Administration of bacterial lipopolysaccharide (LPS) to laboratory animals and cultured macrophages induces tumor necrosis factor-α (TNF-α), a pro-inflammatory cytokine. Pretreatment with Ginkgo biloba extract (EGb 761) inhibited the in vivo production of TNF-α (measured by ELISA) after challenge with LPS. To begin to understand the mechanism of this inhibition, we evaluated the in vitro effects of EGb 761 and its flavonoid component, quercetin, on LPS-treated RAW 264.7 macrophages. Pretreatment with EGb 761 or quercetin concentration-dependently inhibited TNF-α release, as measured by the L929 fibroblast assay. Northern blotting demonstrated that quercetin inhibited LPS-induced TNF-α mRNA, but did not alter its half-life. Activation of mitogen-activated protein kinases (MAPKs) and the redox-sensitive transcription factors, nuclear factor-κB (NF-κB) and activator protein 1 (AP-1), are key events in the signal transduction pathways mediating TNF-α induction. Phosphorylation of extracellular signal-related kinases 1 and 2 (ERK 1/2), p38 MAPK, and Jun N-terminal kinase/stress-activated protein kinase (JNK/SAPK), members of the MAPK family, was analyzed by western blotting.
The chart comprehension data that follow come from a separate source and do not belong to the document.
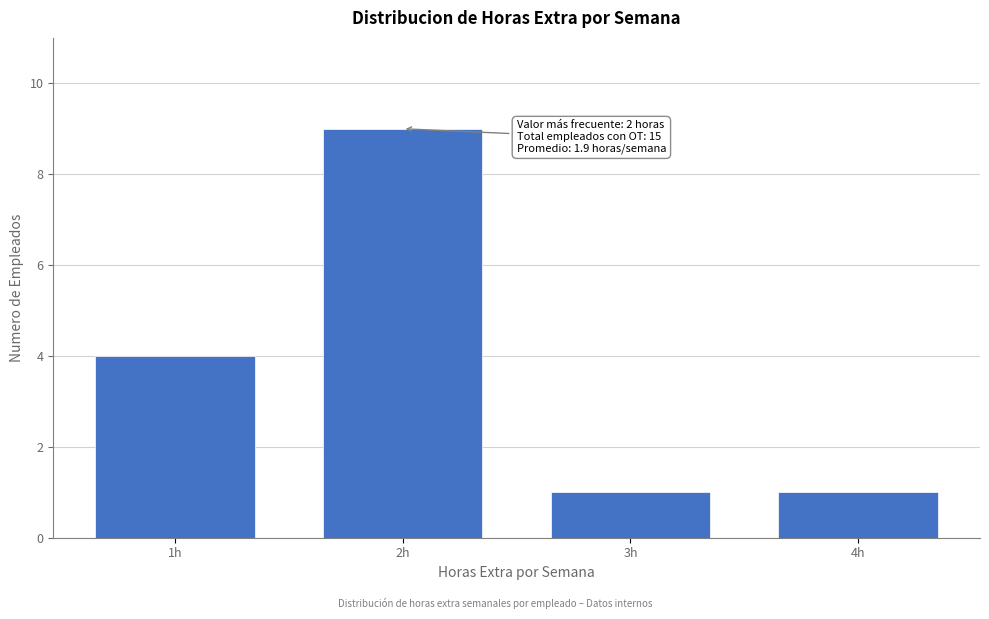

Reading right to left, what are all the values shown in this chart?

1	1	9	4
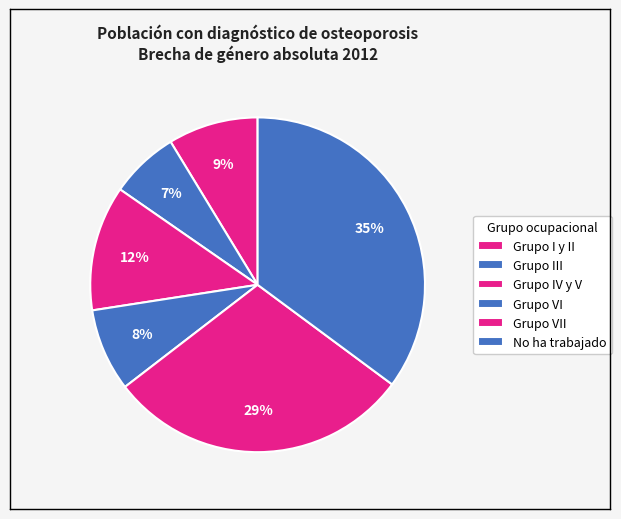

To the nearest percent, what is the difference between the Grupo III and Grupo IV y V slice percentages?

5%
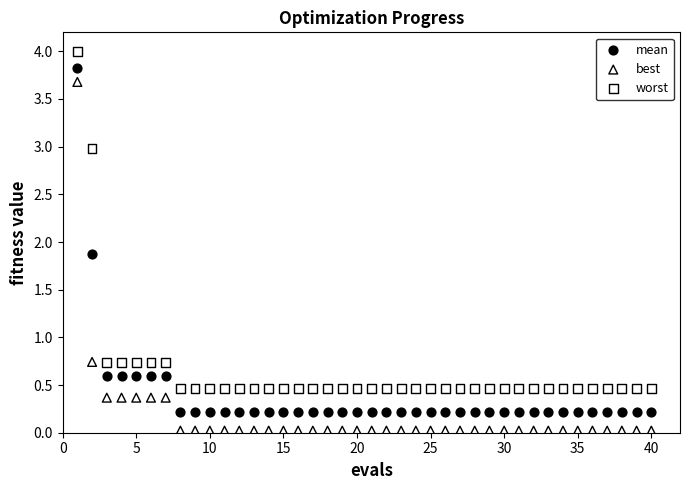

Which series contains the highest Y value?

worst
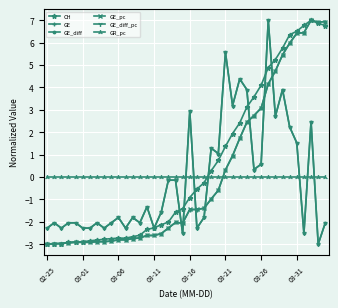

What is the smallest value displayed?

-3.0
Our results suggest that quercetin is unique in its ability to inhibit TNF-α transcription by inhibiting the phosphorylation and activation of JNK/SAPK and, therefore, suppressing AP-1-DNA binding [assessed by electrophoretic mobility shift analysis (EMSA)]. Results from western analysis, EMSA, and transient transfections suggest that EGb 761 diminishes LPS-induced NF-κB but has no effect on LPS-induced TNF-α transcription. Both EGb 761 and quercetin inhibited ERK1/2 phosphorylation and p38 MAPK activity, which are important in the post-transcriptional regulation of TNF-α mRNA.